In general, the gamma function is computed via the Stirling series

$\log \Gamma(z) = \left(z-\frac{1}{2}\right)\log z - z + \frac{\ln {2 \pi}}{2} + \sum_{k=1}^{n-1} \frac{B_{2k}}{2k(2k-1)z^{2k-1}} + R(n,z)$

where ([Olv1997] pp. 293-295) the remainder term is exactly

$R_n(z) = \int_0^{\infty} \frac{B_{2n} - {\tilde B}_{2n}(x)}{2n(x+z)^{2n}} dx.$

To evaluate the gamma function of a power series argument, we substitute $$z \to z + t \in \mathbb{C}[[t]]$$.

Using the bound for $$|x+z|$$ given by [Olv1997] and the fact that the numerator of the integrand is bounded in absolute value by $$2 |B_{2n}|$$, the remainder can be shown to satisfy the bound

$|[t^k] R_n(z+t)| \le 2 |B_{2n}| \frac{\Gamma(2n+k-1)}{\Gamma(k+1) \Gamma(2n+1)} \; |z| \; \left(\frac{b}{|z|}\right)^{2n+k}$

where $$b = 1/\cos(\operatorname{arg}(z)/2)$$. Note that by trigonometric identities, assuming that $$z = x+yi$$, we have $$b = \sqrt{1 + u^2}$$ where

$u = \frac{y}{\sqrt{x^2 + y^2} + x} = \frac{\sqrt{x^2 + y^2} - x}{y}.$

To use the Stirling series at $$p$$-bit precision, we select parameters $$r$$, $$n$$ such that the remainder $$R(n,z)$$ approximately is bounded by $$2^{-p}$$. If $$|z|$$ is too small for the Stirling series to give sufficient accuracy directly, we first translate to $$z + r$$ using the formula $$\Gamma(z) = \Gamma(z+r) / (z (z+1) (z+2) \cdots (z+r-1))$$.

To obtain a remainder smaller than $$2^{-p}$$, we must choose an $$r$$ such that, in the real case, $$z + r > \beta p$$, where $$\beta > \log(2) / (2 \pi) \approx 0.11$$. In practice, a slightly larger factor $$\beta \approx 0.2$$ more closely balances $$n$$ and $$r$$. A much larger $$\beta$$ (e.g. $$\beta = 1$$) could be used to reduce the number of Bernoulli numbers that have to be precomputed, at the expense of slower repeated evaluation.

## Rational arguments¶

We use efficient methods to compute $$y = \Gamma(p/q)$$ where $$q$$ is one of $$1, 2, 3, 4, 6$$ and $$p$$ is a small integer.

The cases $$\Gamma(1) = 1$$ and $$\Gamma(1/2) = \sqrt \pi$$ are trivial.

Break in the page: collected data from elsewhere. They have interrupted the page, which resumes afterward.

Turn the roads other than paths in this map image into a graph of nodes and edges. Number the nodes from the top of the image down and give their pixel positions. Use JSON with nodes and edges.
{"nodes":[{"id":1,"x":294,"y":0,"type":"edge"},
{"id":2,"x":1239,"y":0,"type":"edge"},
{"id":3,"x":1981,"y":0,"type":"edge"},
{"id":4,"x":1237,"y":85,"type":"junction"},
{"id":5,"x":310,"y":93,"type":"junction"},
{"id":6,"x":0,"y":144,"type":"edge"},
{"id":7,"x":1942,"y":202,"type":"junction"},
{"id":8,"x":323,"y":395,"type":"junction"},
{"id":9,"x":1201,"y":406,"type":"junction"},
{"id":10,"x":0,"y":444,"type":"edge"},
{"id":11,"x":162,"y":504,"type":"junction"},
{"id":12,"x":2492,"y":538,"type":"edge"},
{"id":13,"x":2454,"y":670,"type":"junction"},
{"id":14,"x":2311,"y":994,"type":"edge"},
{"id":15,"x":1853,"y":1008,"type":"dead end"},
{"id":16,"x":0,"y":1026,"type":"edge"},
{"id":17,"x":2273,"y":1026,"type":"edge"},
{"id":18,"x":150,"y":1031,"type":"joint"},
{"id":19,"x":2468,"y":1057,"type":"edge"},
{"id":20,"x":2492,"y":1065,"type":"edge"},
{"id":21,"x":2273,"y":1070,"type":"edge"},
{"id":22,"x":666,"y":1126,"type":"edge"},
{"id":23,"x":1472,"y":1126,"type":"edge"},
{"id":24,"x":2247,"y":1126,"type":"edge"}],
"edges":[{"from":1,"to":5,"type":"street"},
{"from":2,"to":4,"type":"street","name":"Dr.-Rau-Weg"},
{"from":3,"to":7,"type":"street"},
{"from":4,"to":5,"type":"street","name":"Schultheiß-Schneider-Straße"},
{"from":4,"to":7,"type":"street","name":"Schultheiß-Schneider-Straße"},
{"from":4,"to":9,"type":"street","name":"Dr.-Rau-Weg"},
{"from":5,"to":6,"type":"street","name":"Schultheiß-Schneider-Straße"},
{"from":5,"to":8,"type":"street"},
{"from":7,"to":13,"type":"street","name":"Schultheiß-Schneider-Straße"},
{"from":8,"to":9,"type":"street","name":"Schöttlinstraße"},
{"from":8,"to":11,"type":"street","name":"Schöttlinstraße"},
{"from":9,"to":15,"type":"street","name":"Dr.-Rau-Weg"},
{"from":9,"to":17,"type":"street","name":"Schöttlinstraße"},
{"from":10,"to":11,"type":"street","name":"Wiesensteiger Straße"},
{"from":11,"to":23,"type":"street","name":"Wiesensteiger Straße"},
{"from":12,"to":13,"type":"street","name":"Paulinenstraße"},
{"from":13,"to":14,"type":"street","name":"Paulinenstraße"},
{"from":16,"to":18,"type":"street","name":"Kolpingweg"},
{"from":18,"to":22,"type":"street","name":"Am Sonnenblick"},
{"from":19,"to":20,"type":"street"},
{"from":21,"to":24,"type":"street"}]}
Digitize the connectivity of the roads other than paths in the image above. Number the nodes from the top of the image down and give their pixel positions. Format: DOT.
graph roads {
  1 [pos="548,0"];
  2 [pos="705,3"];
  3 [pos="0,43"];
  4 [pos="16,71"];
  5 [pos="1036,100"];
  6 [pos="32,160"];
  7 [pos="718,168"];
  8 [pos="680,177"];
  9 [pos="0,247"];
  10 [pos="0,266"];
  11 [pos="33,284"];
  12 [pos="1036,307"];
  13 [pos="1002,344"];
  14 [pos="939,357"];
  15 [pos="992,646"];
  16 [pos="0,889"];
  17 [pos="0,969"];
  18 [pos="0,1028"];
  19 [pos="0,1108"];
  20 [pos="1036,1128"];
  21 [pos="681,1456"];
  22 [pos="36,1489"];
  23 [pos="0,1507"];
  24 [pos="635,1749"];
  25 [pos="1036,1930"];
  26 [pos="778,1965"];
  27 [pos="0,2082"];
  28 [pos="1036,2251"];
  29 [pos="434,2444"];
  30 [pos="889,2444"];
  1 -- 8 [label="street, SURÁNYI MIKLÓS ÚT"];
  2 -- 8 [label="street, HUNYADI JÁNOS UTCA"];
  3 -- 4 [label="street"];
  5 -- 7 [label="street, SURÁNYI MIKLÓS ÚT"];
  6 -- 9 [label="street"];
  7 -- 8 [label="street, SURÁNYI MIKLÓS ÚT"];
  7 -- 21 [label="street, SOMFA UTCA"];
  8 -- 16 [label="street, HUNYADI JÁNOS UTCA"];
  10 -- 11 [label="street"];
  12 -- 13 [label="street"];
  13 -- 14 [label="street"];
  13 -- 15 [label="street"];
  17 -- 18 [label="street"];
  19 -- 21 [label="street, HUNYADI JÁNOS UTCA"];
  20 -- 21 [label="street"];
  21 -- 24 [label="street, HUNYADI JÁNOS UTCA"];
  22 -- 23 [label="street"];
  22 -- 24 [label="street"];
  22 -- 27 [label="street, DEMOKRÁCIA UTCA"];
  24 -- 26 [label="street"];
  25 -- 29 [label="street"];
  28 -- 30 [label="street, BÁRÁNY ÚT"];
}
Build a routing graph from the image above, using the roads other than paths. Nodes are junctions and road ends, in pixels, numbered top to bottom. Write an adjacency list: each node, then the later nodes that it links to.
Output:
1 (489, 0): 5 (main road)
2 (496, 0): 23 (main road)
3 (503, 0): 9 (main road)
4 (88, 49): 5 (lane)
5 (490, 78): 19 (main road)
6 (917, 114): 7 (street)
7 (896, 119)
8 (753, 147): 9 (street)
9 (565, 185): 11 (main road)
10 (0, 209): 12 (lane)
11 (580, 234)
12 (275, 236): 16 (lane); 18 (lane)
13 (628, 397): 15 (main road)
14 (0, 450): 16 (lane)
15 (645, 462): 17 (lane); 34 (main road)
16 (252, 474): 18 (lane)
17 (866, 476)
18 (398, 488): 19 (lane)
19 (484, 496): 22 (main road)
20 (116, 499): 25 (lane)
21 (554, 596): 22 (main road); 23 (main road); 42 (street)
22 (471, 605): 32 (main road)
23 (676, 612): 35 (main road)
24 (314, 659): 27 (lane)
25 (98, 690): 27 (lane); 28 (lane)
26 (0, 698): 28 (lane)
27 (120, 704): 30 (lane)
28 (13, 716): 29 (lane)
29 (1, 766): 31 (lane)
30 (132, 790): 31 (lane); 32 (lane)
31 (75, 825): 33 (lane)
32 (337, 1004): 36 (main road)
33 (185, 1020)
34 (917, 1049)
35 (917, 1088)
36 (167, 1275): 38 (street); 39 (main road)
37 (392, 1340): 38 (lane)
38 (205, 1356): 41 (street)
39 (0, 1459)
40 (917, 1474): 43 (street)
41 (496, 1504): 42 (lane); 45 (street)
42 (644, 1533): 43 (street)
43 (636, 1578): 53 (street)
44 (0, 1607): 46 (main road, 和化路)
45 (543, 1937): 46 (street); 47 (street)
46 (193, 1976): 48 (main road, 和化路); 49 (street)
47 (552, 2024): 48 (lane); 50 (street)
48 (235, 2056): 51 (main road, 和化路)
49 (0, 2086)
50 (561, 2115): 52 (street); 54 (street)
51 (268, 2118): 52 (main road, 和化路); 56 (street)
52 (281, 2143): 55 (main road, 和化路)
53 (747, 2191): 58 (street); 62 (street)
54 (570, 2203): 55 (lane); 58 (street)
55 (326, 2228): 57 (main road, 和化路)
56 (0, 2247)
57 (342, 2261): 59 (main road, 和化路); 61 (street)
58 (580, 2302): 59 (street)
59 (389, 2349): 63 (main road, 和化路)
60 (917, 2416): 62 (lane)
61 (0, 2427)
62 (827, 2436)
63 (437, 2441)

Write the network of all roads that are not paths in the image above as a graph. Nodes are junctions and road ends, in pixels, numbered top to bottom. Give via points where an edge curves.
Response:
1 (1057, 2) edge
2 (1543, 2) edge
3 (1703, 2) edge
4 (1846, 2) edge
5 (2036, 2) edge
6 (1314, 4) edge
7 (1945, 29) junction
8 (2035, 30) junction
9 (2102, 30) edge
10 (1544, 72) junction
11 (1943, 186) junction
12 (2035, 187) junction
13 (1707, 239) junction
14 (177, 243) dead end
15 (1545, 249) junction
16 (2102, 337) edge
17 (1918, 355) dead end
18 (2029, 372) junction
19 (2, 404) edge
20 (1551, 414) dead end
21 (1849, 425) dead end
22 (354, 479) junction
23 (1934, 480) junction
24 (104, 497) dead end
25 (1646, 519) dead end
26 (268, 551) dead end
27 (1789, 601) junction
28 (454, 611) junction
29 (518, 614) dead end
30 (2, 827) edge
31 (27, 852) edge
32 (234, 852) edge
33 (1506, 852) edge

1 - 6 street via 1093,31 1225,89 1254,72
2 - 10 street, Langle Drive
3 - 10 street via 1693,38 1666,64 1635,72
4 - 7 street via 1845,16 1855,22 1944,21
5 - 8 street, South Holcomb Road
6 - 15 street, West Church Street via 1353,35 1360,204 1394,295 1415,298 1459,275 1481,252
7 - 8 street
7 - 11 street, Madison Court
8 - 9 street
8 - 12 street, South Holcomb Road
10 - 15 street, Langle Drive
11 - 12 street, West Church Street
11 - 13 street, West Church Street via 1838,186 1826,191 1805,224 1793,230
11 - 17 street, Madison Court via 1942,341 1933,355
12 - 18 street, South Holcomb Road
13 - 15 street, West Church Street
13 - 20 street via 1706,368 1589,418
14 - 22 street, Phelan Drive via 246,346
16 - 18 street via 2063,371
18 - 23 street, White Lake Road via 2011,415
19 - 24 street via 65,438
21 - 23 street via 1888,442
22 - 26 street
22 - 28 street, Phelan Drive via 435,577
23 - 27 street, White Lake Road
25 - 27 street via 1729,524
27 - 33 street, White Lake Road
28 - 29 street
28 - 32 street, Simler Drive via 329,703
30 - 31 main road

We reduce all remaining cases to $$\Gamma(1/3)$$ or $$\Gamma(1/4)$$ using the following relations:

$\Gamma(2/3) = \frac{2 \pi}{3^{1/2} \Gamma(1/3)}, \quad \quad \Gamma(3/4) = \frac{2^{1/2} \pi}{\Gamma(1/4)},$
$\Gamma(1/6) = \frac{\Gamma(1/3)^2}{(\pi/3)^{1/2} 2^{1/3}}, \quad \quad \Gamma(5/6) = \frac{2 \pi (\pi/3)^{1/2} 2^{1/3}}{\Gamma(1/3)^2}.$

We compute $$\Gamma(1/3)$$ and $$\Gamma(1/4)$$ rapidly to high precision using

$\Gamma(1/3) = \left( \frac{12 \pi^4}{\sqrt{10}} \sum_{k=0}^{\infty} \frac{(6k)!(-1)^k}{(k!)^3 (3k)! 3^k 160^{3k}} \right)^{1/6}, \quad \quad \Gamma(1/4) = \sqrt{\frac{(2\pi)^{3/2}}{\operatorname{agm}(1, \sqrt 2)}}.$

An alternative formula which could be used for $$\Gamma(1/3)$$ is

$\Gamma(1/3) = \frac{2^{4/9} \pi^{2/3}}{3^{1/12} \left( \operatorname{agm}\left(1,\frac{1}{2} \sqrt{2+\sqrt{3}}\right)\right)^{1/3}},$

but this appears to be slightly slower in practice.